__本文抜粋__.

+---+

同居の主な介護者の介護時間については、要支援1から要介護2までは「必要なときに手をかす程度」が多くなっています。
要介護3以上では「ほとんど終日」が最も多くなっています。
このうち「ほとんど終日」介護をしている者の男女比は男性が25%、女性が75%です。
介護者の属性としては「配偶者(女性)」が最も多く、次に「子(女性)」、「配偶者(男性)」と多くなっています。
ビジネスケアラーの数の推移
2020年時点での国立社会保障・人口問題研究所の「日本の将来推計人口中位推計」のよると、40~44歳の層におけるビジネスケアラーの人数は33万人であるのに対し、45~49歳の層における人数は65万人となっています。
さらに45~49歳の層におけるビジネスケアラーの人数は、2030年時点に171万人となると見込まれており、およそ6人に1人が介護をしている状態となると言われています。

+---+

__設問__.
A. 次の(i)〜(iii)が介護についての本文の内容と合っているかを判定せよ。各文に「はい」か「いいえ」で答え、決め手となる本文の語句をそのまま引用すること。
(i) 要介護3以上では「必要なときに手をかす程度」が最も多い。
(ii) 「ほとんど終日」介護をしている者のうち、女性の割合は75%である。
(iii) 介護者の属性で最も多いのは「子(女性)」である。
B. 介護についての本文をもとに、次の問いに答えよ。
(i) 介護者の属性で二番目に多いのは何か。
(ii) 40~44歳の層におけるビジネスケアラーの人数は何人か。
(iii) 2030年時点で、45~49歳の層のビジネスケアラーは何人になると見込まれているか。
C. 介護とビジネスケアラーについての本文の続きを、最後の文の後から書け。

+---+

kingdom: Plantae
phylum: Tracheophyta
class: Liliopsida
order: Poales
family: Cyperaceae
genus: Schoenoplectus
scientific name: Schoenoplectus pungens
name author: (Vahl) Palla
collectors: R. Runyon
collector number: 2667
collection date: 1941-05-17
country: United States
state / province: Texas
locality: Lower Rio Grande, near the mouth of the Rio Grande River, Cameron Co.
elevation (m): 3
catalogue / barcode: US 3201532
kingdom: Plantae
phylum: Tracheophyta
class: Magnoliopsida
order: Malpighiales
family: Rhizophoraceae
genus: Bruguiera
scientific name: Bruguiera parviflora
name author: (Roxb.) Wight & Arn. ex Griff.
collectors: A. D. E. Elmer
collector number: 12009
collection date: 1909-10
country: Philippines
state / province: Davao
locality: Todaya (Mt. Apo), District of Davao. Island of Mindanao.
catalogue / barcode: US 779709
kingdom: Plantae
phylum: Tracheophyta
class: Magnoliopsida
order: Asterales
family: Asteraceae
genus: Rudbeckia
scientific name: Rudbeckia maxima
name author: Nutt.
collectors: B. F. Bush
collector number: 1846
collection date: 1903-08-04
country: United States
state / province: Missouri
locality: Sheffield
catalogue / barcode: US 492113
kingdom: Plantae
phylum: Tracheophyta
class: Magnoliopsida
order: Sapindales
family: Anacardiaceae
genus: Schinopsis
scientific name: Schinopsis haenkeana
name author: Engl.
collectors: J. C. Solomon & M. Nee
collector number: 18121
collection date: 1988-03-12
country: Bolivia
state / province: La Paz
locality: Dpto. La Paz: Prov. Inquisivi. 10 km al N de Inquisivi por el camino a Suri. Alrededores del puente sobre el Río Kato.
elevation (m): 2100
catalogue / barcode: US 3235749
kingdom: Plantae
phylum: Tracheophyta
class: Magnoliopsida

+---+

__解答__.
A.
(i) いいえ。「要介護3以上では「ほとんど終日」が最も多くなっています」
(ii) はい。「男性が25%、女性が75%です」
(iii) いいえ。「「配偶者(女性)」が最も多く」

B.
(i) 「子(女性)」
(ii) 33万人
(iii) 171万人

C.
認知症
近年では、65歳以上の者の認知症及び軽度認知障害の有病率は大きく増加しています。
「認知症及び軽度認知障害の有病率調査並びに将来推計に関する研究」によると、2025年の認知症患者の推計値は470万人以上といわれています。
軽度認知障害の人は558万人といわれています。
この数は年々増加し、2060年まで増加が見込まれ、どちらも600万人を超える見込みです。
認知症のうち、最も多い認知症の類型は「アルツハイマー型認知症」であり、およそ半数を占めています。次いで「血管性認知症」、「レビー小体型認知症」といわれていますが、これらは報告によっては順位が前後しています。